Records contained in a dataset
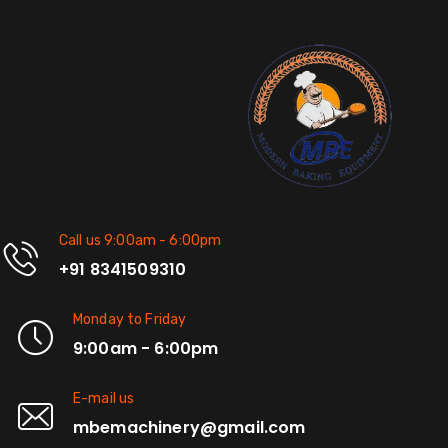
Call us 9:00am - 6:00pm
+91 8341509310
Monday to Friday
9:00am - 6:00pm
E-mail us
mbemachinery@gmail.com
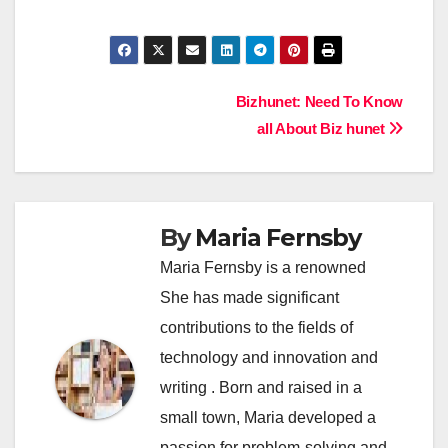
Post
Bizhunet: Need To Know
all About Biz hunet
navigation
By
Maria Fernsby
Maria Fernsby is a renowned
She has made significant
contributions to the fields of
technology and innovation and
writing . Born and raised in a
small town, Maria developed a
passion for problem-solving and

# What the task asks
Without the pictures, give every line above again exactly.

# Your response
Call us 9:00am - 6:00pm
+91 8341509310
Monday to Friday
9:00am - 6:00pm
E-mail us
mbemachinery@gmail.com
Post
Bizhunet: Need To Know
all About Biz hunet
navigation
By
Maria Fernsby
Maria Fernsby is a renowned
She has made significant
contributions to the fields of
technology and innovation and
writing . Born and raised in a
small town, Maria developed a
passion for problem-solving and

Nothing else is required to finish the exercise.